There appears to be much less excitement over technology developments, as the AIA’s Kellett confirms: ‘We see no major breakthroughs on the horizon, but rather continuing development in existing areas. Machine vision will continue to benefit from computing advances, such as faster processors, higher bus speeds and more memory, which enable increased capabilities at lower cost.  For cameras, the trend is towards higher resolution (with resolutions of up to 10 Megapixel now available) and faster frame rates (up to 500fps). Also CMOS sensors are becoming more powerful, offering alternatives to CCD sensors in certain cases.  Finally, interfaces are providing greater bandwidth, with the ongoing use of Camera Link and the more recent GigE Vision option.’


Braggins agrees that PC power may be the most significant technological change: ‘Moore’s Law means that increased processing speeds are making much more possible without the need for dedicated hardware.

Bake says this increased speed may provide other benefits: ‘Increases in PC processing power mean that colour cameras will increase in uptake, as previously the amount of extra data generated by a colour image has always made analysis too slow. 

As Kellett suggests, the two other areas of interest are GigE and CMOS. Bake says: ‘GigE is already proving to be much more than “just another interface”. The facility to have networked vision has massive implications, not just in cable infrastructure, but also in the way in which data processing can be shared among a number of PCs.  It has a positive benefit on the whole architecture of the system. We are certain that GigE will become the most important interface in the industry.’

Williamson agrees: ‘GigE vision is really getting a hold – again, particularly in non-manufacturing environments where long cable lengths are desirable and more common. We do foresee a migration to GigE within manufacturing, particularly when manufacturers move to network-centric operations and the PCs move from the factory floor to air-conditioned server rooms.’

Braggins says: ‘GigE is gaining in popularity, though analogue cameras still lead the way in terms of unit sales. We all thought FireWire was going to be much bigger for machine vision than it has turned out to be; it has certainly caught on, but perhaps not to the extent that many predicted when it first emerged.

‘In more general terms, the development of worldwide vision-specific standards will help with acceptance of vision by the broader user base, as they illustrate it is an industry that has attained maturity.’

The advances in CMOS technology are causing excitement throughout the industry, but that excitement should be tempered, according to Bake:

‘CMOS burst onto the scene a few years ago, but there was a lot of hype. For mass market, high speed applications CMOS has merit, but the image quality has always let it down in the past. CMOS is catching up as the developers of this technology iron out the problem areas.
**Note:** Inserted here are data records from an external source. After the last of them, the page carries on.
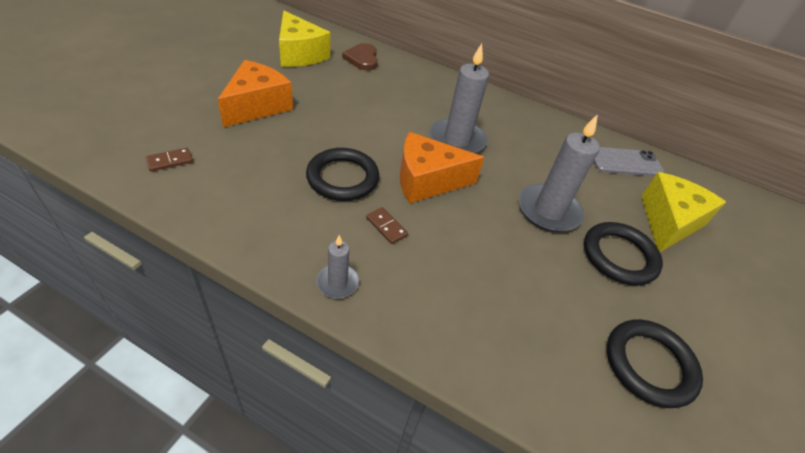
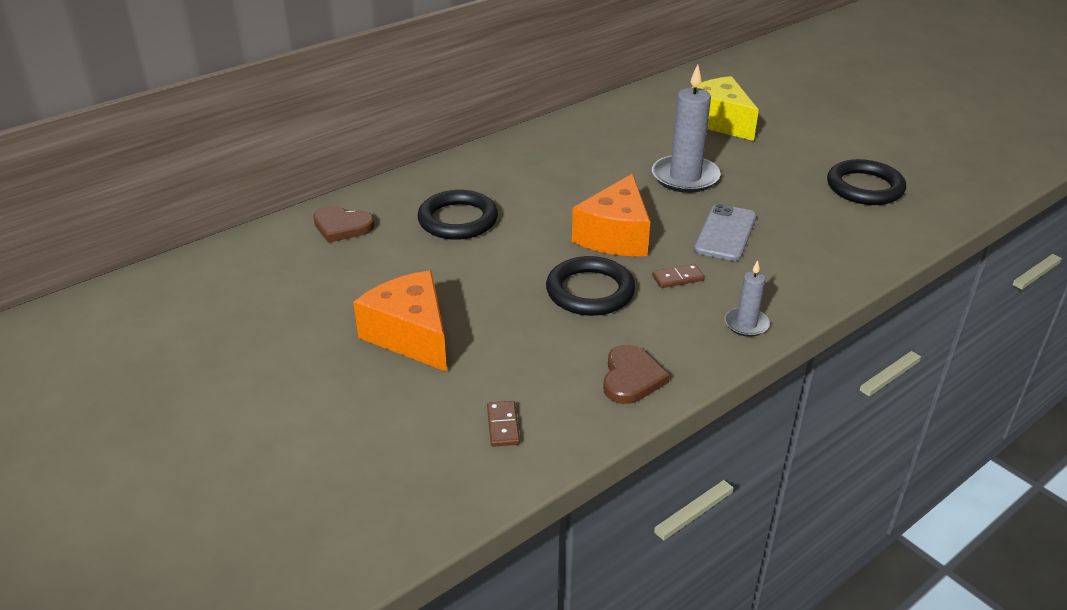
camera: 60 degrees left, 10 degrees down
(238, 217) = (631, 378): none -> brown heart
(299, 54) = (294, 278): yellow cheese -> none
(457, 140) = (554, 199): grey candle -> none
(619, 256) = (752, 161): black ring -> black ring (458, 220)
(625, 162) = (631, 113): grey phone -> grey phone (725, 233)

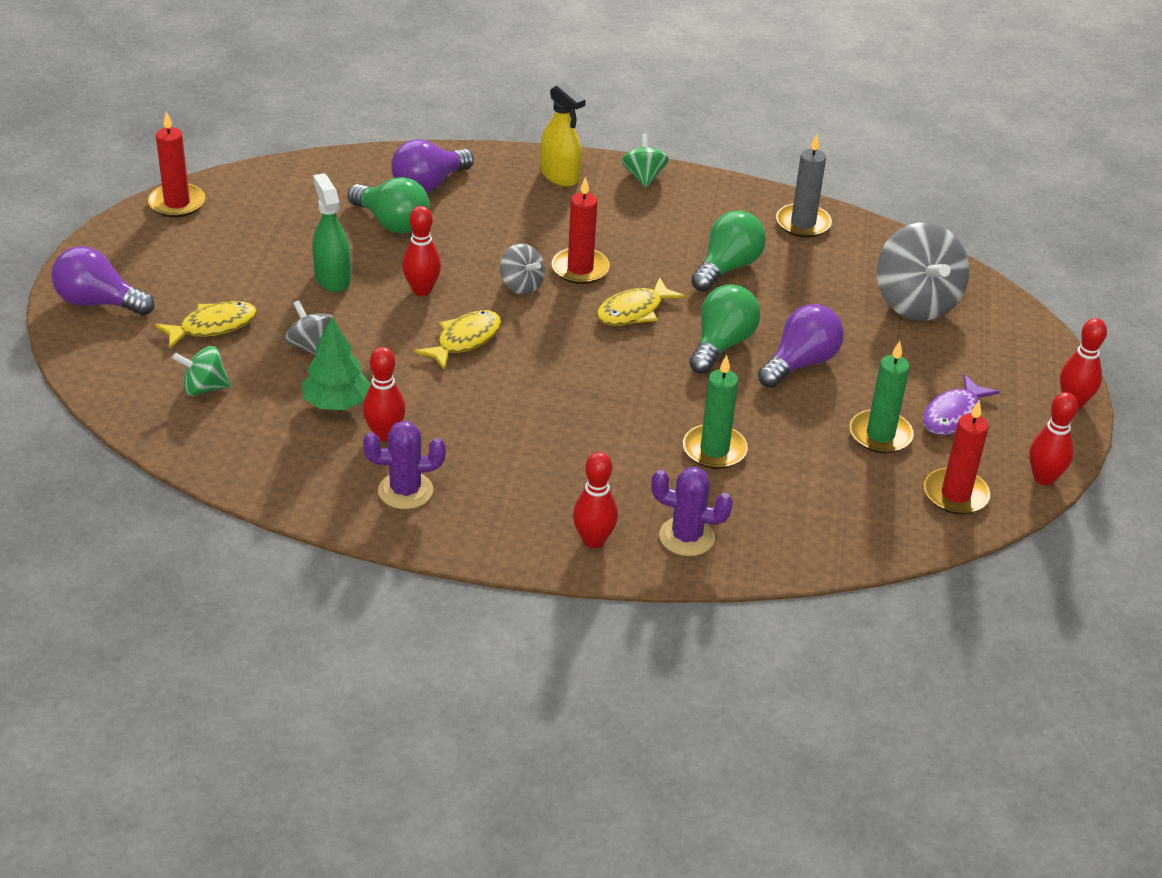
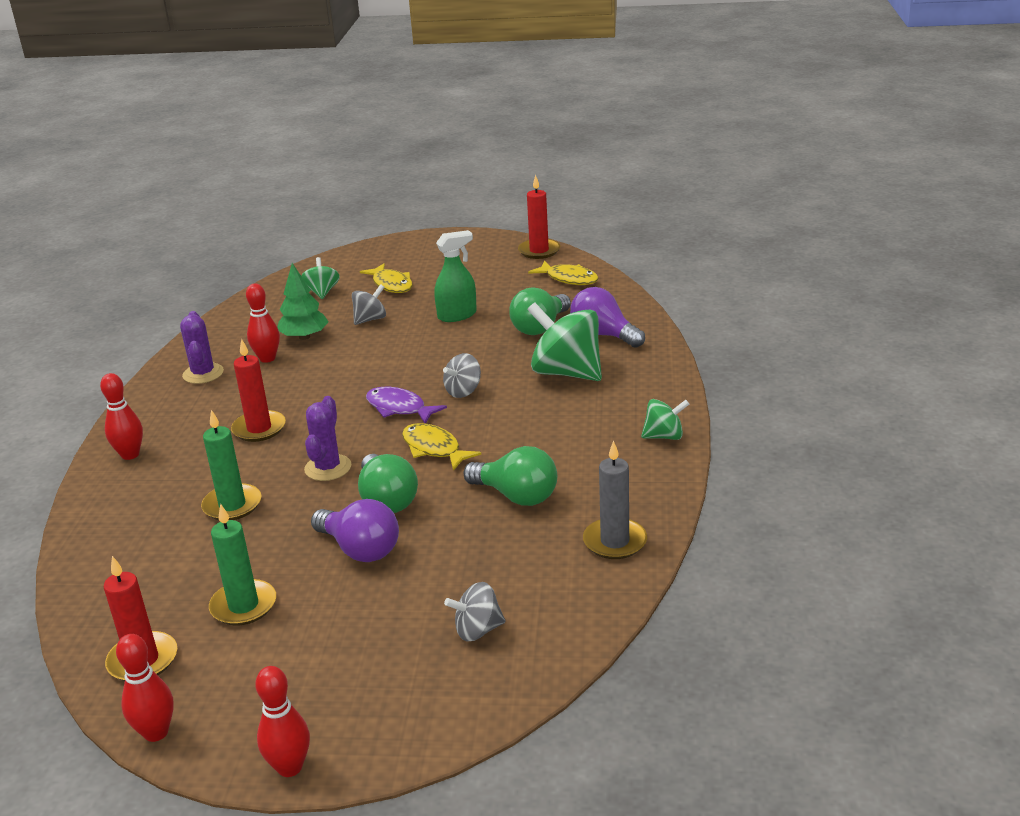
camera: 90 degrees right, 10 degrees down
(99, 302) = (414, 247): purple light bulb -> none
(422, 290) = (448, 350): red bowling pin -> none
(465, 340) = (383, 375): yellow fish -> yellow fish (569, 279)
(504, 216) = (566, 373): none -> green spinning top
(560, 176) = (645, 392): yellow spray bottle -> none
(580, 269) = (495, 416): red candle -> red candle (259, 428)
(686, 537) = (122, 498): purple cactus -> purple cactus (328, 468)
(721, 345) = (387, 500): green light bulb -> green light bulb turned 45 degrees clockwise
(915, 303) = (478, 630): grey spinning top -> grey spinning top, size x0.53
(954, 415) = (271, 660): purple fish -> purple fish (399, 408)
CMOS now appeals to a much wider portfolio of applications than ever before, and as the technology improves, that will continue to be the case.’
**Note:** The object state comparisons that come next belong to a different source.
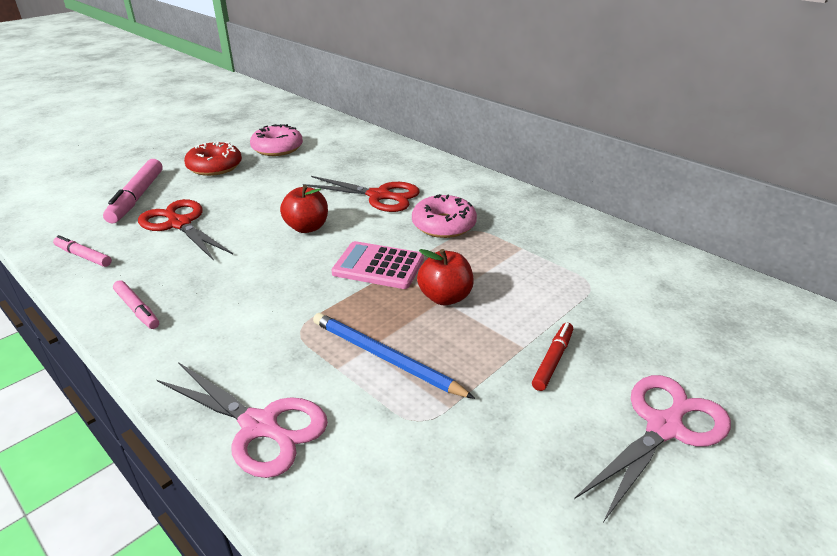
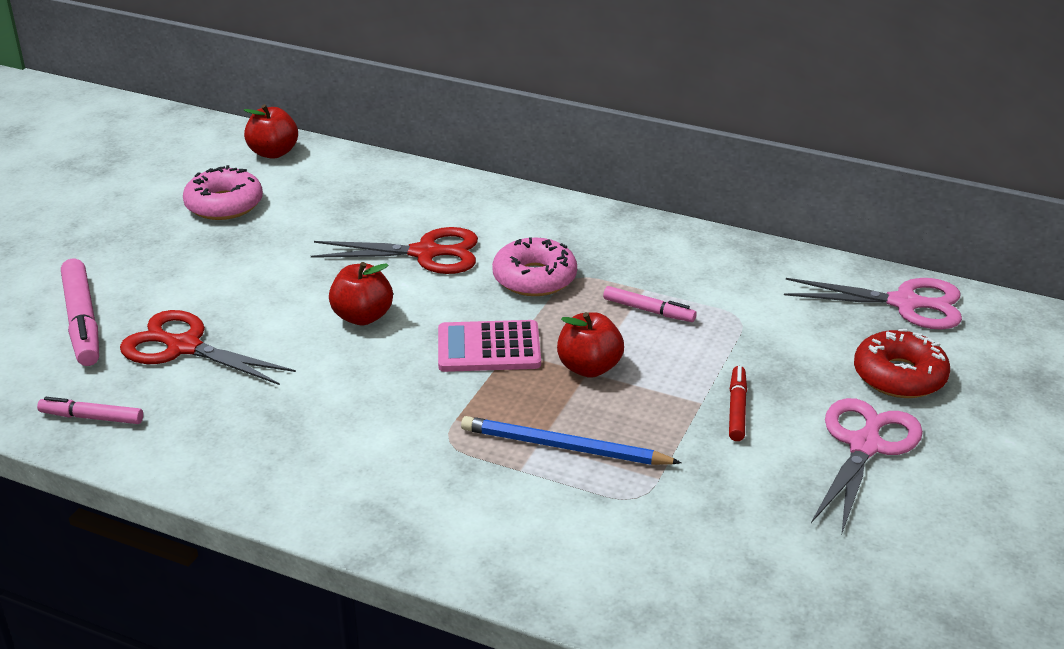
camera: 20 degrees left, 0 degrees up
(137, 309) = (233, 464): pink marker -> pink marker (648, 310)
(215, 167) = (155, 252): red donut -> red donut (899, 376)
(260, 426) = (481, 542): pink scissors -> pink scissors (905, 303)
(329, 126) = (273, 153): none -> red apple

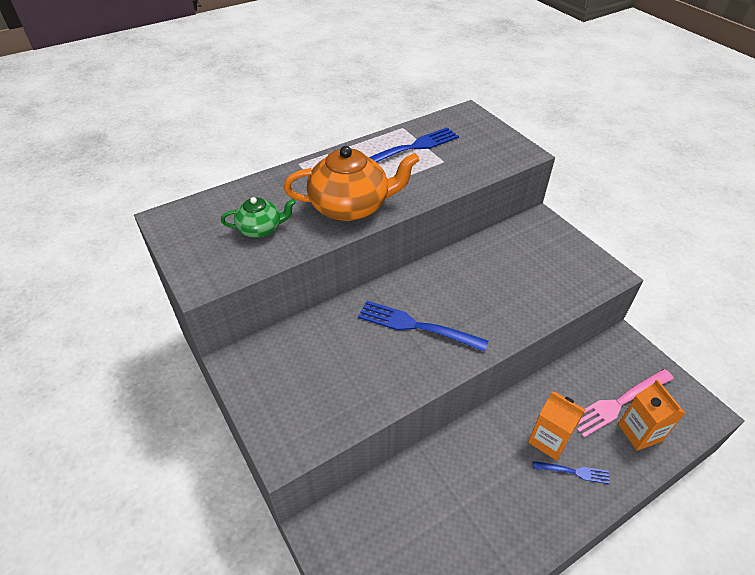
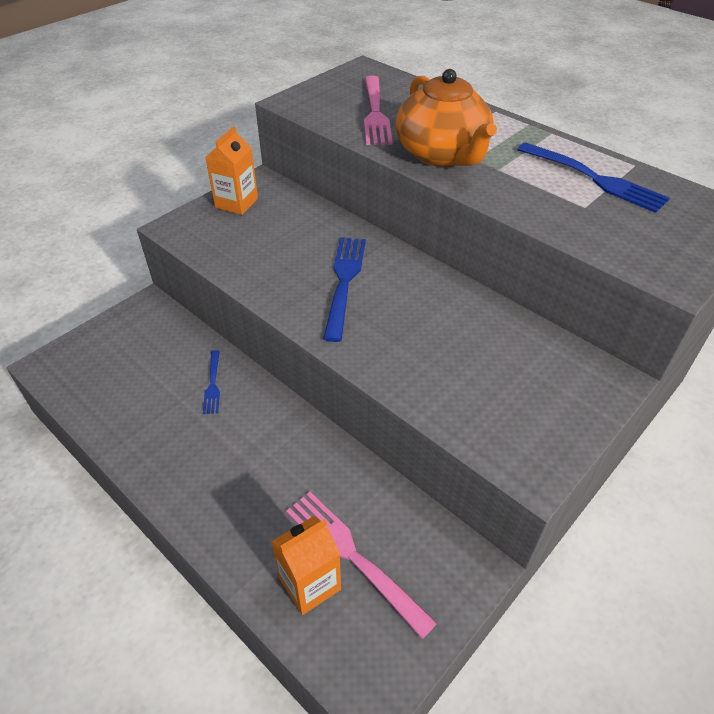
camera: 75 degrees right, 0 degrees up
(260, 229) = (375, 112): green teapot -> pink fork
(549, 440) = (274, 474): orange carton -> orange carton (236, 203)
(573, 472) = (235, 502): blue fork -> blue fork (212, 384)

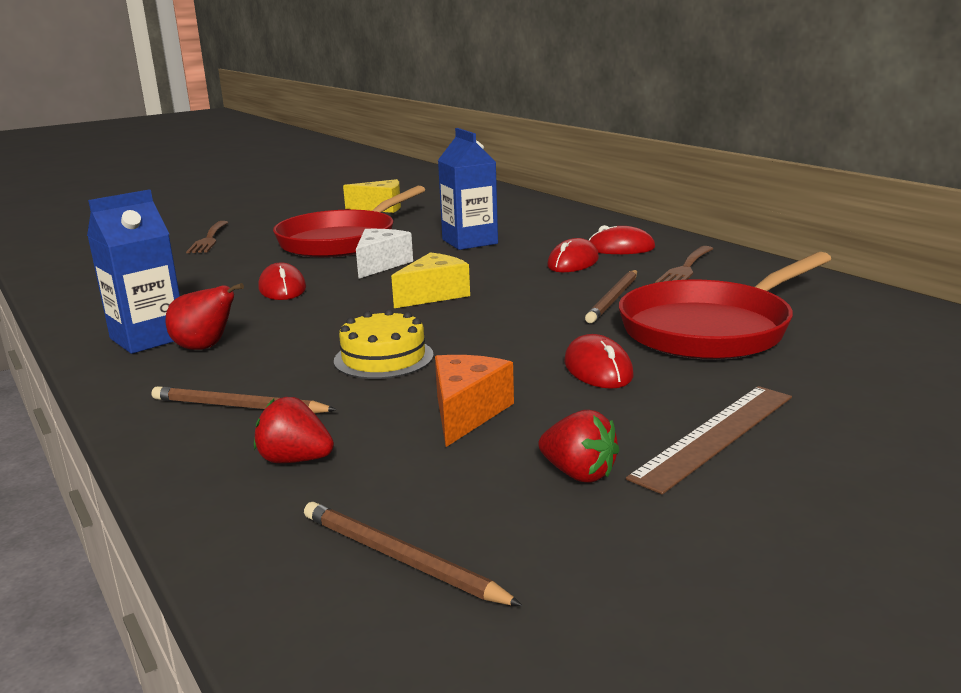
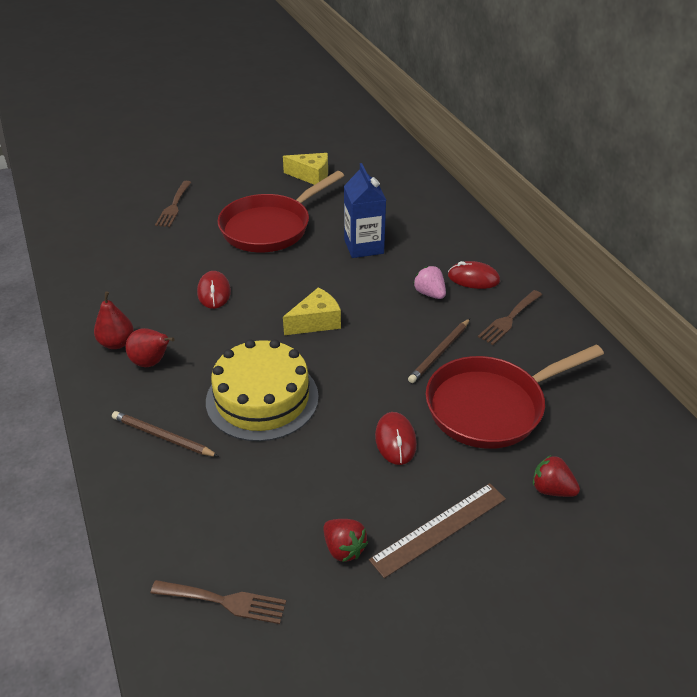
camera: 10 degrees right, 20 degrees up
(148, 338) = (117, 343): blue carton -> red pear
(295, 460) = (186, 500): red strawberry -> red strawberry (551, 489)
(380, 264) = (289, 270): white cheese -> none
(383, 358) = (262, 398): yellow cake -> yellow cake, size x1.69
(400, 558) = (224, 601): brown pencil -> brown fork
(466, 413) = (297, 472): orange cheese -> none
(573, 262) = (429, 294): red mouse -> pink strawberry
Williamson says that the sensor market is also the one that has seen the most change recently: ‘For the first time in a long time, there has been some movement in the sensor market. Dalsa is one company, for example, which has brought out a new generation of sensors that can maintain the same quality we have been used to but at twice the speed and around half the price.’

Dalsa’s Cochrane expands: ‘We have increased speed and ultimately data and information available to the vision application. Our latest linear CCD sensors and HS (high sensitivity TDI) linear sensors easily scale to provide higher data rates, while our CMOS sensors increase data in area mode. Increased data is a highly important trend, which goes hand in hand with the increased processing available in today’s PCs.

‘Another emerging technology is that of adopting vision techniques and sensors to scientific and life sciences applications.’

For most then, the buzz areas are China, non-manufacturing applications, GigE and CMOS technology, but there is still a strong market in many of the existing ‘traditional’ uses of vision.